Grove City College is an economic engine that’s responsible, directly and indirectly, for more than $175 million in statewide impact annually, according to a new study of Pennsylvania’s independent colleges and universities.
The College pumps more than $85 million directly into the state, regional and local economies, according to the Association of Independent Colleges and Universities of Pennsylvania (AICUP.) Indirect and induced effects generated by the College total almost $90 million, AICUP reports.
Grove City College also “supports and sustains” 1,547 jobs in the state, including those employed directly by the College and others created by supply and equipment vendors, contractors and service jobs to support students, faculty, staff and visitors, AICUP’s analysis revealed.
The report found that the College, a private non-profit corporation that does not accept federal taxpayer funding, helps generate more than $8 million in tax revenue every year for state and local government coffers.
Data for Grove City College comes from a statewide study conducted by AICUP in 2018 that finds independent nonprofit colleges and universities have an outsize impact in the Keystone State. According to the report:
- Statewide, Grove City College and other independent colleges and universities generated $24 billion annually in economic impact, supported 200,000 jobs and produced about $1 billion in tax revenue.
- Regionally, private colleges generated almost a billion dollars ($931,877, 593) in economic impact in northwestern Pennsylvania, supported 7,965 jobs and produced $43 million in tax revenue.
AICUP, which represents more than 90 independent non-profit colleges and universities in Pennsylvania, says the report clearly illustrates the value of private higher education to communities beyond their campuses.
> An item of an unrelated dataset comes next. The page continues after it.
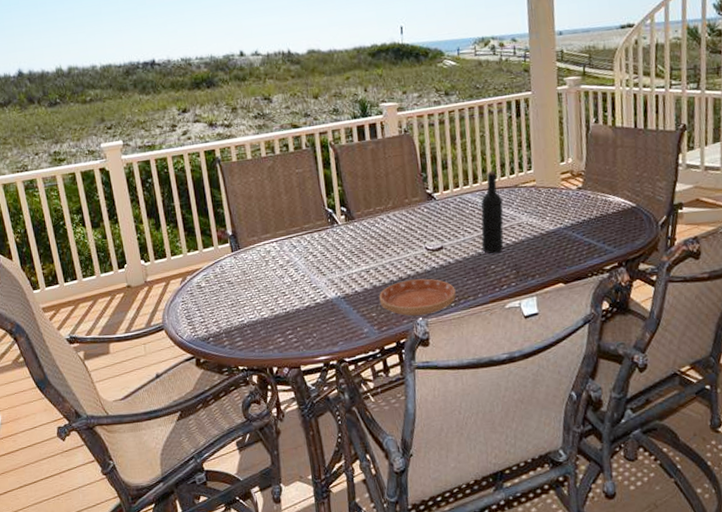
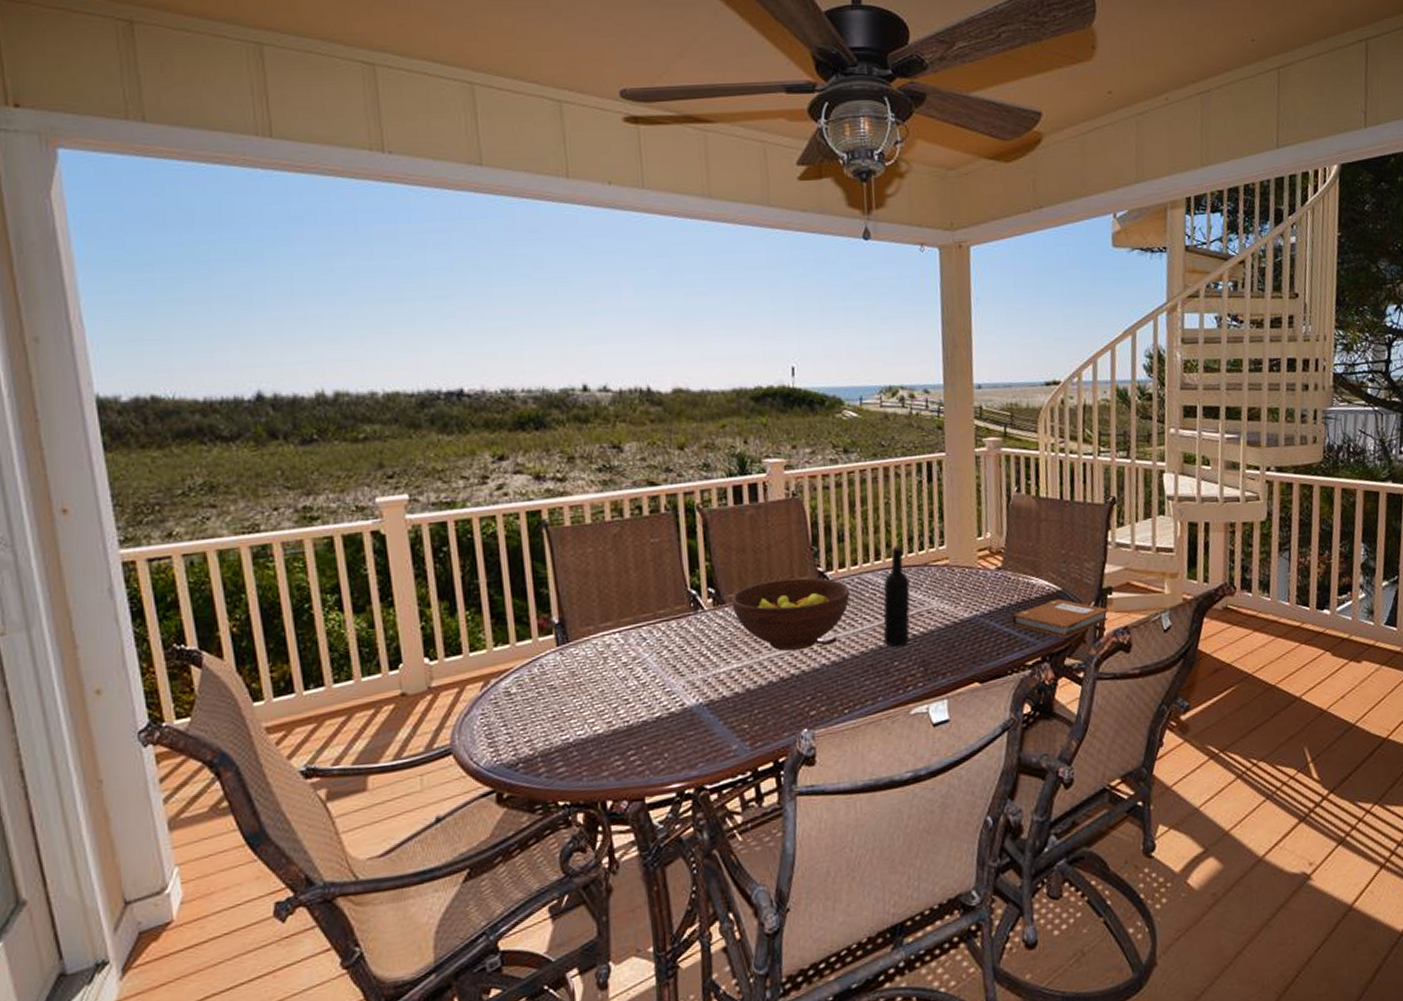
fruit bowl: none [359,198,454,257] -> present [732,577,850,652]
saucer: present [379,278,456,316] -> none [753,678,851,727]
notebook: none [590,213,680,247] -> present [1011,598,1109,638]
Grove City College is a member of AICUP.
As well as serving as drivers of local economies and job creators, independent colleges like Grove City act as “community anchors” that vitalize towns and cities by enriching cultural life, providing a philanthropic and volunteer base and impacting lives “way beyond the economic measures that are the highlight of this report,” according to AICUP President Tom Foley.
The study focuses on how Grove City College contributes economically to the local community and the commonwealth through dollars spent by the College, students and families, faculty, staff and vendors, jobs created and public services provided. That positive impact on the economy is just one of the ways that the College serves the greater good of the community of which it is an integral part.
The report highlights Grove City College’s Project on Rural Ministry, a Lilly grant-funded project that aims to develop through dialog and action strategies for strengthening the ministry of pastors and their congregations in Pennsylvania, New York and Ohio. The project is a community outreach and a research project that involves 30 pastors, several academic departments and faculty members, the College’s Center for Entrepreneurship + Innovation and students from different disciplines.
The report cites former Grove City College president Richard G. Jewell ’67, who notes that independent colleges “have been bulwarks during times of societal change and workforce pipelines in times good and bad; they have provided access to a wealth of community events and activities that would otherwise simply not be available in the towns, boroughs, cities and counties in which they thrive.”